At the 4th grade level, students should understand the concept of credit and the cost of using credit—namely, the obligation to repay what is borrowed plus interest on the amount borrowed. Students should recognize that a reputation for repaying loans contributes to a person’s ability to obtain loans in the future. At the 8th grade level, attention turns to why people use credit, the sources of credit, why interest rates vary across borrowers, and the reasons for using credit to invest in education and durable goods. Students should be able to make basic calculations related to borrowing, including principal and interest payments as well as compound interest. At the 12th grade level, the focus is on credit reports, credit scores, behaviors that contribute to strong credit reports and scores, and the impact of credit reports and scores on consumers. Consumer protection laws as they apply to credit and credit card use are also covered.

Financial Literacy 5 - FINANCIAL INVESTING: Financial investment is the purchase of financial assets to increase income or wealth in the future. Investors must choose among investments that have different risks and expected rates of return. Investments with higher expected rates of return tend to have greater risk. Diversification of investment among a number of choices can lower investment risk.

At the 4th grade level, students begin to understand that investment means using resources to expand an individual’s or business’s abilities to produce in the future. A financial investment is using one’s savings to purchase financial assets with the goal of increasing one’s income and/or wealth in the future.

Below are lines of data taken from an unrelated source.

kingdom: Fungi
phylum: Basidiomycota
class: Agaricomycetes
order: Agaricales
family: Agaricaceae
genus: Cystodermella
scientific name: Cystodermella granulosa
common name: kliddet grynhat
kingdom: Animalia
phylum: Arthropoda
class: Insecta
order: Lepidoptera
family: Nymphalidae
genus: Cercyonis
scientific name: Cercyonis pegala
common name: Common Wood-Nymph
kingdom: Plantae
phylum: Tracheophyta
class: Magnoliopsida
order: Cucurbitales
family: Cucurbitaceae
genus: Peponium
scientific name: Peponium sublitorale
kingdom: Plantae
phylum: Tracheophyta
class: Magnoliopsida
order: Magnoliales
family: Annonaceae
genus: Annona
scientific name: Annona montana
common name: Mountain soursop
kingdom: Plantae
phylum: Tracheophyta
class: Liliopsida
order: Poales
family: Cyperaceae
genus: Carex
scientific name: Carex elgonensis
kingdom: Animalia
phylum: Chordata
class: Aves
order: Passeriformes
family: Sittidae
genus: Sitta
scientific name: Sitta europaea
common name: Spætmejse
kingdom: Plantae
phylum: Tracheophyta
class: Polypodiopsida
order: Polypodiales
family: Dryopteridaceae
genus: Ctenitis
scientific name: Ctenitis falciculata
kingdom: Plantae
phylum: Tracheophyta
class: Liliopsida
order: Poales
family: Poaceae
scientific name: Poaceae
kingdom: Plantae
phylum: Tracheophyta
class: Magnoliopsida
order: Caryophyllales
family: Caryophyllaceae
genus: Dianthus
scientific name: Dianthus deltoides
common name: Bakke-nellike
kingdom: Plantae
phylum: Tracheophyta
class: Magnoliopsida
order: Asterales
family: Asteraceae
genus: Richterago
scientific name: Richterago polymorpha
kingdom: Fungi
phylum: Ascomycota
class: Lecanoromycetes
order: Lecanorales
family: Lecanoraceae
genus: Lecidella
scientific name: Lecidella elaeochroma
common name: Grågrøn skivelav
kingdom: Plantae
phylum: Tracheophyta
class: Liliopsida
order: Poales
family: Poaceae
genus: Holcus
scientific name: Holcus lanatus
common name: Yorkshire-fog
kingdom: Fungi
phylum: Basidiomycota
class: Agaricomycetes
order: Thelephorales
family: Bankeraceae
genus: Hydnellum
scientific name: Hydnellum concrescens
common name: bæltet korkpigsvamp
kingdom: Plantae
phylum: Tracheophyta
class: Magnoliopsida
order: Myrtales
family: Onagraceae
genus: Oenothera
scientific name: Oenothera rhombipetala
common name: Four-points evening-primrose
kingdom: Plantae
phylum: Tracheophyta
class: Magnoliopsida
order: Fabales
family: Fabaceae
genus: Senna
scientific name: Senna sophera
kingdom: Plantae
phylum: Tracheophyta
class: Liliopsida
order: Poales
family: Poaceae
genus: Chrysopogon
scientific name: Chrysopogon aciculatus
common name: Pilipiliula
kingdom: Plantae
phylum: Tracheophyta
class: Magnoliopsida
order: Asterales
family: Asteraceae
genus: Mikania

At the 8th grade level, students will understand the variety of possible financial investments and be able to calculate rates of return. At the 12th grade level, students are expected to be able to explain the relevance of and to calculate real and after-tax rates of return. They will be able to discuss how markets cause rates of return to change in response to variation in risk and maturity. Students will explain how diversification can reduce risk. Students will understand how financial markets react to changes in market conditions and information.